AIM OF THE EXERCISE →
Can you repeat the records below with every "images" swapped for "frames" and nothing else changed?

##############################

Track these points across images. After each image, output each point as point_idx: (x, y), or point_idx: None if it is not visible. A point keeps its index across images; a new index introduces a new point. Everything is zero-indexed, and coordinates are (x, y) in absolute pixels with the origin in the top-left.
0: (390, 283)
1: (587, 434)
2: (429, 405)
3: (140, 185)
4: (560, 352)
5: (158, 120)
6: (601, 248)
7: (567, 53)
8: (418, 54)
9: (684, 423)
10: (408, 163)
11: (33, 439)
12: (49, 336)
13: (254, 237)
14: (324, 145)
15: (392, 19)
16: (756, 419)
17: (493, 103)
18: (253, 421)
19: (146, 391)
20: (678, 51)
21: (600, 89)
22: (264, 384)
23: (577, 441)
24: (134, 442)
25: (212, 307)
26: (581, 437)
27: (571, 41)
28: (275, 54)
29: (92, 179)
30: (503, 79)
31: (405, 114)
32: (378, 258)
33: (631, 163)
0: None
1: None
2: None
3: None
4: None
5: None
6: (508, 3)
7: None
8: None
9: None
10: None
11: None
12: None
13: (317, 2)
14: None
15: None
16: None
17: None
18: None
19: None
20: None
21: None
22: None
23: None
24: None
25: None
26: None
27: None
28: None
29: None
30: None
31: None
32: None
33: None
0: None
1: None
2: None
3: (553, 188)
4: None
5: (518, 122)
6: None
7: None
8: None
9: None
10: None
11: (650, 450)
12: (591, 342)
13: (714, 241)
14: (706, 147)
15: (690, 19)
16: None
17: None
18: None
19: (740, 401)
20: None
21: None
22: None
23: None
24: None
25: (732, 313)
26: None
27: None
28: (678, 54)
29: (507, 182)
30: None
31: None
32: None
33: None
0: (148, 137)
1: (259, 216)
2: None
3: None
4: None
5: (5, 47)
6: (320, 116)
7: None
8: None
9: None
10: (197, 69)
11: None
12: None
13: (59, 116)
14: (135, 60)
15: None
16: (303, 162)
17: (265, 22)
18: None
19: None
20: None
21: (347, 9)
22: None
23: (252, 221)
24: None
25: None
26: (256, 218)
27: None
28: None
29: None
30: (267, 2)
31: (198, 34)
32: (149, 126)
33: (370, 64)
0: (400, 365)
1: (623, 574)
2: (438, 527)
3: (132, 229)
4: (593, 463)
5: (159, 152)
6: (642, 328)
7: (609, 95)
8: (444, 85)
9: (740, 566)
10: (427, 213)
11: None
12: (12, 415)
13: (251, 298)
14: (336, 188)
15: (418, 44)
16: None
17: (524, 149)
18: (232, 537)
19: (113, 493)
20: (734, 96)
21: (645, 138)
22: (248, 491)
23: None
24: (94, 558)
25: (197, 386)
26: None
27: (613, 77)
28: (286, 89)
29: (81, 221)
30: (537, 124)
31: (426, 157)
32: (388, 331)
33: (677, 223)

##############################

EXERCISE SOLUTION →
Track these points across frames. After each image, output each point as point_idx: (x, y), or point_idx: None if it is not visible. A point keeps its index across frames; a new index introduces a new point. Everything is zero-indexed, and coordinates are (x, y) in absolute pixels with the origin in the top-left.
0: (390, 283)
1: (587, 434)
2: (429, 405)
3: (140, 185)
4: (560, 352)
5: (158, 120)
6: (601, 248)
7: (567, 53)
8: (418, 54)
9: (684, 423)
10: (408, 163)
11: (33, 439)
12: (49, 336)
13: (254, 237)
14: (324, 145)
15: (392, 19)
16: (756, 419)
17: (493, 103)
18: (253, 421)
19: (146, 391)
20: (678, 51)
21: (600, 89)
22: (264, 384)
23: (577, 441)
24: (134, 442)
25: (212, 307)
26: (581, 437)
27: (571, 41)
28: (275, 54)
29: (92, 179)
30: (503, 79)
31: (405, 114)
32: (378, 258)
33: (631, 163)
0: None
1: None
2: None
3: None
4: None
5: None
6: (508, 3)
7: None
8: None
9: None
10: None
11: None
12: None
13: (317, 2)
14: None
15: None
16: None
17: None
18: None
19: None
20: None
21: None
22: None
23: None
24: None
25: None
26: None
27: None
28: None
29: None
30: None
31: None
32: None
33: None
0: None
1: None
2: None
3: (553, 188)
4: None
5: (518, 122)
6: None
7: None
8: None
9: None
10: None
11: (650, 450)
12: (591, 342)
13: (714, 241)
14: (706, 147)
15: (690, 19)
16: None
17: None
18: None
19: (740, 401)
20: None
21: None
22: None
23: None
24: None
25: (732, 313)
26: None
27: None
28: (678, 54)
29: (507, 182)
30: None
31: None
32: None
33: None
0: (148, 137)
1: (259, 216)
2: None
3: None
4: None
5: (5, 47)
6: (320, 116)
7: None
8: None
9: None
10: (197, 69)
11: None
12: None
13: (59, 116)
14: (135, 60)
15: None
16: (303, 162)
17: (265, 22)
18: None
19: None
20: None
21: (347, 9)
22: None
23: (252, 221)
24: None
25: None
26: (256, 218)
27: None
28: None
29: None
30: (267, 2)
31: (198, 34)
32: (149, 126)
33: (370, 64)
0: (400, 365)
1: (623, 574)
2: (438, 527)
3: (132, 229)
4: (593, 463)
5: (159, 152)
6: (642, 328)
7: (609, 95)
8: (444, 85)
9: (740, 566)
10: (427, 213)
11: None
12: (12, 415)
13: (251, 298)
14: (336, 188)
15: (418, 44)
16: None
17: (524, 149)
18: (232, 537)
19: (113, 493)
20: (734, 96)
21: (645, 138)
22: (248, 491)
23: None
24: (94, 558)
25: (197, 386)
26: None
27: (613, 77)
28: (286, 89)
29: (81, 221)
30: (537, 124)
31: (426, 157)
32: (388, 331)
33: (677, 223)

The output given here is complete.